At 3 PM, Bao and I went to the older SOGO to meet a friend of us for about an hour. We spent about 15 minutes just to find a seat at three busy cafes in the huge department store. We then went back to Xiaobao’s apartment to wait for Jack to join us for dinner. He had offered a lot of help to Xiaobao and we wanted to thank him for his help before we left Taipei. Another of Xiaobao’s Langley friend couldn’t come.

## Data provided
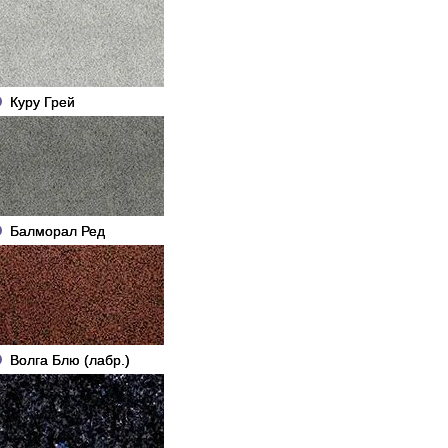
Куру Грей
Балморал Ред
Волга Блю (лабр.)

## Assigned task
Transcribe, word for word, the portion of the Taipei afternoon passage that begins with the words containing "At 3 PM, Bao" and ends with "friend couldn’t come.".

## Result below
At 3 PM, Bao and I went to the older SOGO to meet a friend of us for about an hour. We spent about 15 minutes just to find a seat at three busy cafes in the huge department store. We then went back to Xiaobao’s apartment to wait for Jack to join us for dinner. He had offered a lot of help to Xiaobao and we wanted to thank him for his help before we left Taipei. Another of Xiaobao’s Langley friend couldn’t come.